-- start Passage given --
Watersheds also are very useful as communication tools - they can be understood by many publics and are easily mapped. Caution should be exercised, however, when using watersheds to integrate wildlife management objectives into large-scale management plans. Because watersheds are defined by patterns of water drainage, their use as a management and planning tool for terrestrial species represents an artificial human construct that may not be applicable when addressing wildlife populations that range beyond the boundaries of a planning unit delineated by water runoff.
The Wildlifer (The Wildlife Society), Issue No.299, April, 2000

Imagine a watershed. You are standing in a trout stream and looking up-stream. All around you is up. Behind you is down. The watershed is everything to the top of the ridge, then straight down to where you are standing. Where you stand is part of the watershed problem, the placement of the limits. The farther down the stream you work, the larger is the watershed (runoff, basin, and catchment...trivial distinctions of scale). The typical watershed feeds a stream. The atypical ones (rarely discussed in textbooks or elsewhere) are the smaller, triangular ones that are between the larger, often circular or elliptical ones, the ones that drain water across the surface directly into one side of a stream reach or main channel without it entering a channel. These are rarely measured, "gauged." In the typical watershed, the left side is usually very different from the right side. The slopes are different; the exposure of each slope to the sun is different. Wind velocities differ; precipitation differs. Evaporation near the top differs from that near the bottom. All is different! That is the greatness of these wonderful areas!

And what do we do? We act as if they are uniform. One area gives us so many cubic feet per second of flow. It spews out cubic meters of silt. Perhaps that is what is of interest to some but rarely to others. Once we had no computers and simplifying was needed. We had to take many numbers and develop statistics, simplistic summary numbers, to help improve descriptions and increase predictions. Now we have computers and we are still acting as if we did not.
-- end Passage given --
-- start Records shown --
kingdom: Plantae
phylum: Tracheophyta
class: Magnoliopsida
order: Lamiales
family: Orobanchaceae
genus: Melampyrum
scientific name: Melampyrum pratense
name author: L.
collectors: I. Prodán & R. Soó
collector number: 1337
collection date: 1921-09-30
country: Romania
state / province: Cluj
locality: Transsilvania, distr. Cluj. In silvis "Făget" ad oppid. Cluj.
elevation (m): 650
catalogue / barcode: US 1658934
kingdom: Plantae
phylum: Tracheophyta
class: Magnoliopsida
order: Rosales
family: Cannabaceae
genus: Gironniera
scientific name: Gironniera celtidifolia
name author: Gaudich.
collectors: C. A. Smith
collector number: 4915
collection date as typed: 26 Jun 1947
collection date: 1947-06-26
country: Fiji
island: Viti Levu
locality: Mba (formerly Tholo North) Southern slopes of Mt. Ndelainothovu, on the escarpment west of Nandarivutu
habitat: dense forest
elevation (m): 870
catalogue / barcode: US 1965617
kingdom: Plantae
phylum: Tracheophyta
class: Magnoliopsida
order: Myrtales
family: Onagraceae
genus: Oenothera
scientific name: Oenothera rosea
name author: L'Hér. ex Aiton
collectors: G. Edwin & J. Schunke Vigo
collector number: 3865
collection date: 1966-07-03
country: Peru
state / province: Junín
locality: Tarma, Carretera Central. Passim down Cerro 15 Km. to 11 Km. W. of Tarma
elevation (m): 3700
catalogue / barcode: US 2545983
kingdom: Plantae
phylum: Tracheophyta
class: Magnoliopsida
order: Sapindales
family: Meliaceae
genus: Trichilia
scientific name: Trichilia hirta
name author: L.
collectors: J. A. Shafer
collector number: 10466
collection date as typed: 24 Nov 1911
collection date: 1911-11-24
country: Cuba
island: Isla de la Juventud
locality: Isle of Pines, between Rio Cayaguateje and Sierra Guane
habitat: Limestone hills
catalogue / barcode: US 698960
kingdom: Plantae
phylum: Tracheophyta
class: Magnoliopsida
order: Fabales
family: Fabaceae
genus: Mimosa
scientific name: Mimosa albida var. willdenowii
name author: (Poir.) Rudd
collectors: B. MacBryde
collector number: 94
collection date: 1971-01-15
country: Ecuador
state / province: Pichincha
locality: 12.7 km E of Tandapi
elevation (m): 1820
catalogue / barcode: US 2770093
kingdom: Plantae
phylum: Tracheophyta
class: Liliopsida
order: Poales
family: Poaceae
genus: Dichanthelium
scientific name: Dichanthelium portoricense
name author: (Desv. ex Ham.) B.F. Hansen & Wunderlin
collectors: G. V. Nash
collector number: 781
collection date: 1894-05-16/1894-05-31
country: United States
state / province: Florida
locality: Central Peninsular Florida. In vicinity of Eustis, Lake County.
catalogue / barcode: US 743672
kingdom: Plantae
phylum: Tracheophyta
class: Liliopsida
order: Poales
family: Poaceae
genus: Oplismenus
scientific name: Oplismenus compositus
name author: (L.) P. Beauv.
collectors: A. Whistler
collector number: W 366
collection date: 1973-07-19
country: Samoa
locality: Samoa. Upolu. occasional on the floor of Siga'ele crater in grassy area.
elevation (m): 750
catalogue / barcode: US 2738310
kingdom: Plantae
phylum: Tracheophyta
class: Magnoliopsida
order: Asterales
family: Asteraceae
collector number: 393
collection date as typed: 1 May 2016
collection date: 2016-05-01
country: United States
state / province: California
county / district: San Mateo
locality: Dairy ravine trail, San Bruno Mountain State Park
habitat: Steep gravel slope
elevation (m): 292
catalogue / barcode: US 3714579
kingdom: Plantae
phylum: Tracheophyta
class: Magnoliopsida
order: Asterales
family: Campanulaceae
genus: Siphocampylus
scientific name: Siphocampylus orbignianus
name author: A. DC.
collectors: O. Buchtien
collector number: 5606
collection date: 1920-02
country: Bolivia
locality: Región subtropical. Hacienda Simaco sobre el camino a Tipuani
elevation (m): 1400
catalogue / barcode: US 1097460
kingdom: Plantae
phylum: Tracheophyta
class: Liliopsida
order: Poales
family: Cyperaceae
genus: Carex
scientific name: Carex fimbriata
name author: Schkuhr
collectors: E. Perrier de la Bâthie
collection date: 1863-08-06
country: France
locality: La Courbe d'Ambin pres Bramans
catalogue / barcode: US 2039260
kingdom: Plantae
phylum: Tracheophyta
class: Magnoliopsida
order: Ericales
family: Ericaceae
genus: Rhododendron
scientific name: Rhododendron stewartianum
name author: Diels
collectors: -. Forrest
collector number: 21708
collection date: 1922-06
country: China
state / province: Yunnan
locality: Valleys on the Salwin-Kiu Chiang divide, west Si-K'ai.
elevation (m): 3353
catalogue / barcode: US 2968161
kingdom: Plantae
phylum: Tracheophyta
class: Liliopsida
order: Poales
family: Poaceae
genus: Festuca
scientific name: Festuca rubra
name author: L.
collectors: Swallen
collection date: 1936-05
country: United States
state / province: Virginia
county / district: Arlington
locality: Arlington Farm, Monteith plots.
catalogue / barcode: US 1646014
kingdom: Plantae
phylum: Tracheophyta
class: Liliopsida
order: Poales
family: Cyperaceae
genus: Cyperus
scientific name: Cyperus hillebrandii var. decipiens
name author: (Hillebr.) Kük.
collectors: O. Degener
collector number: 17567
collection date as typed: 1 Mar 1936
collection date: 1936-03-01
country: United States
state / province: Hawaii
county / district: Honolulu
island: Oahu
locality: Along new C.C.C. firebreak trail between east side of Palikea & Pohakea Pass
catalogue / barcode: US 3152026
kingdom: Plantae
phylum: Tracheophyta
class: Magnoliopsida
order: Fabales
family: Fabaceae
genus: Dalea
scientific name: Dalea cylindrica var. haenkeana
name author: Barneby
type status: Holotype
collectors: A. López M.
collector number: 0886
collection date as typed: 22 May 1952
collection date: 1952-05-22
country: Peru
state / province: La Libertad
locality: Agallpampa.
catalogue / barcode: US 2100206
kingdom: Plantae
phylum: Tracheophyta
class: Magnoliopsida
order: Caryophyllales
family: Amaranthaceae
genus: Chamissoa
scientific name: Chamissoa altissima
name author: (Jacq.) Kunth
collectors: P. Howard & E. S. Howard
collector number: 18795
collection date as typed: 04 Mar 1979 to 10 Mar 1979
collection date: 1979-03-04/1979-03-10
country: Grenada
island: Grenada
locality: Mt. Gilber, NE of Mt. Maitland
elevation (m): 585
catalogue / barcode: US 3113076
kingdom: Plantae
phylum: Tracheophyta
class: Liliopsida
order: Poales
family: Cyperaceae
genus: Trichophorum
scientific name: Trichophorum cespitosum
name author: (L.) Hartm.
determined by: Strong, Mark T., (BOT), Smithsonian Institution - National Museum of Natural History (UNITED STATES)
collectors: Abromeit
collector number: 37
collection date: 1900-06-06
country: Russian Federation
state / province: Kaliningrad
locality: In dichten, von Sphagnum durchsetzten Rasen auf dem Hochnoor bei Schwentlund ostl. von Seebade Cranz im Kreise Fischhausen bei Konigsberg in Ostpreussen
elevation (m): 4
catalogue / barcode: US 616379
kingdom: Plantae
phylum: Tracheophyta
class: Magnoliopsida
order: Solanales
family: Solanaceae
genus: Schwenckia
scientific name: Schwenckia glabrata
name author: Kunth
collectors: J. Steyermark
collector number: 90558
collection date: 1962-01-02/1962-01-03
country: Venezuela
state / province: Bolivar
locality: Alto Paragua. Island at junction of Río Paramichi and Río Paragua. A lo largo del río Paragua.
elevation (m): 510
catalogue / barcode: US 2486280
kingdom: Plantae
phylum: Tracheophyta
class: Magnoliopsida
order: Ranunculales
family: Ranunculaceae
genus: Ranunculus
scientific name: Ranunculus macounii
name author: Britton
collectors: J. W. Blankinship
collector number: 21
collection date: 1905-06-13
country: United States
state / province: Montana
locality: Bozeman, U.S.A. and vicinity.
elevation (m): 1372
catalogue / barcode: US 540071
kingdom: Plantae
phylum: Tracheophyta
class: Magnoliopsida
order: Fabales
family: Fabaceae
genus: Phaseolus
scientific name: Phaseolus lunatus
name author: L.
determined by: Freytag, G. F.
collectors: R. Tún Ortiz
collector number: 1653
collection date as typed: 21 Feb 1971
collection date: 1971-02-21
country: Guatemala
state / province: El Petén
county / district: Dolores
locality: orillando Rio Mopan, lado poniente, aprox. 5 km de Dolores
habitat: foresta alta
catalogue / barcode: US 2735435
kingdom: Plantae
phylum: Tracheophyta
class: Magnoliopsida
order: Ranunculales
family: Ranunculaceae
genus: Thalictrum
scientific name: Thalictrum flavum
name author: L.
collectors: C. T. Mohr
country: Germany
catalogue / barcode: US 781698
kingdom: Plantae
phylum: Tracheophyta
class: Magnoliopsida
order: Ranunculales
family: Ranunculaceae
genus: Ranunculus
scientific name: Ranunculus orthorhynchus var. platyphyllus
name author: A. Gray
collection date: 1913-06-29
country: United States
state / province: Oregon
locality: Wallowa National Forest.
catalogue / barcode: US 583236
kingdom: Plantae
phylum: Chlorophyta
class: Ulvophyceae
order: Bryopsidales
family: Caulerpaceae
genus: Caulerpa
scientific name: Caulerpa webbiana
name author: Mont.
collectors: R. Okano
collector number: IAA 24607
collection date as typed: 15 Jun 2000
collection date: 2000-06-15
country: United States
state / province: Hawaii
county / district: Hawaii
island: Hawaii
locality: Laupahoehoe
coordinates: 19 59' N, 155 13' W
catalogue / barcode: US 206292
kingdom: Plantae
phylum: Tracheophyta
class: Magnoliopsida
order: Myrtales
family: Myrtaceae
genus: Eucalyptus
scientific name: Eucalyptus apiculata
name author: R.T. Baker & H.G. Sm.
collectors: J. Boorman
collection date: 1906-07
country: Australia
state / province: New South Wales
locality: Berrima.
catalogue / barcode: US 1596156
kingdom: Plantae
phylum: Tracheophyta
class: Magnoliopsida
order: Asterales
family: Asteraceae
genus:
-- end Records shown --
## Task A:
In the records, update the lines from the line with "order: Sapindales" to the line with "collector number: 781" by replacing "name author" with "authority", leaving everything else unchanged. Return only those lines.
## Task B:
Write what comes next in the passage on watersheds, starting after its final sentence.
The passage on watersheds and the records were drawn from unrelated sources.

## Answer A:
order: Sapindales
family: Meliaceae
genus: Trichilia
scientific name: Trichilia hirta
authority: L.
collectors: J. A. Shafer
collector number: 10466
collection date as typed: 24 Nov 1911
collection date: 1911-11-24
country: Cuba
island: Isla de la Juventud
locality: Isle of Pines, between Rio Cayaguateje and Sierra Guane
habitat: Limestone hills
catalogue / barcode: US 698960
kingdom: Plantae
phylum: Tracheophyta
class: Magnoliopsida
order: Fabales
family: Fabaceae
genus: Mimosa
scientific name: Mimosa albida var. willdenowii
authority: (Poir.) Rudd
collectors: B. MacBryde
collector number: 94
collection date: 1971-01-15
country: Ecuador
state / province: Pichincha
locality: 12.7 km E of Tandapi
elevation (m): 1820
catalogue / barcode: US 2770093
kingdom: Plantae
phylum: Tracheophyta
class: Liliopsida
order: Poales
family: Poaceae
genus: Dichanthelium
scientific name: Dichanthelium portoricense
authority: (Desv. ex Ham.) B.F. Hansen & Wunderlin
collectors: G. V. Nash
collector number: 781

## Answer B:
I collect information for 30 factors for every 30 x 30-meter pixel in a watershed... for every pixel in an entire study area that includes 3 major watersheds and massive amounts of other area around them. I have the data! Why should I then assimilate and destroy and ignore the detail and effort and information that I have gained? Why should I use and discuss a generalized function about animals or plants within the border. That border is a function of where water falls (partially) and where some people (almost arbitrarily) decide to draw the line or limits at the lower areas (where exactly which direction water would run if it fell is often a guess). Standing in the trout stream, anyone can see that the left bank of the watershed is significantly different than the right bank! To assume away this difference when data are in hand is "playing in the sand box."

We can now estimate the temperature, precipitation, evaporation, and runoff from every unit (every 10-meter by 10-meter pixel) of a watershed or other land. Satellites show us what is in every pixel. We have abundant ancillary data. We can estimate the water leaving every pixel and entering every other pixel...and each is different because of roots, plants, slope, soil, bedrock, wind, etc. Once we had to generalize and knew we did so at great risk. Now we no longer have to.

Once watersheds were important to fisheries people. Soil losses were agricultural losses. Watersheds gained importance as a land use and analysis category. Perhaps they need to be retained by certain people and agencies. The time has come for the enormously complex problems of mining, recreational development, intensive forestry, manipulation of biodiversity indices, utility rights of way impact analyses, and land use development across political boundaries to use the pixel, not the watershed as the analytical unit. We must use what we have gained at such great costs; we must manage at the pixel level; we must load the landscape or broad-scale measures within each pixel; we must compute the costs of managerially changing each pixel and then the consequences of doing so. We need to continue to gather and refine the values for each pixel (about 300 major map layers) for relevant areas of responsibility and decision. We must not revert to "watershed management."

It hasn't worked; we have new data; we have new knowledge; we have the GIS. We need watershed boundary estimators, but those result in one map layer. We have to move past the over-generalizing concept of the watershed and think "pixel." Every spot of the Earth is unique and we have the new power to deal with those differences. To turn our personal or collective agency backs on this awareness is courting poor decision, mismanagement, and failure to protect the land and gain from it the potential benefits.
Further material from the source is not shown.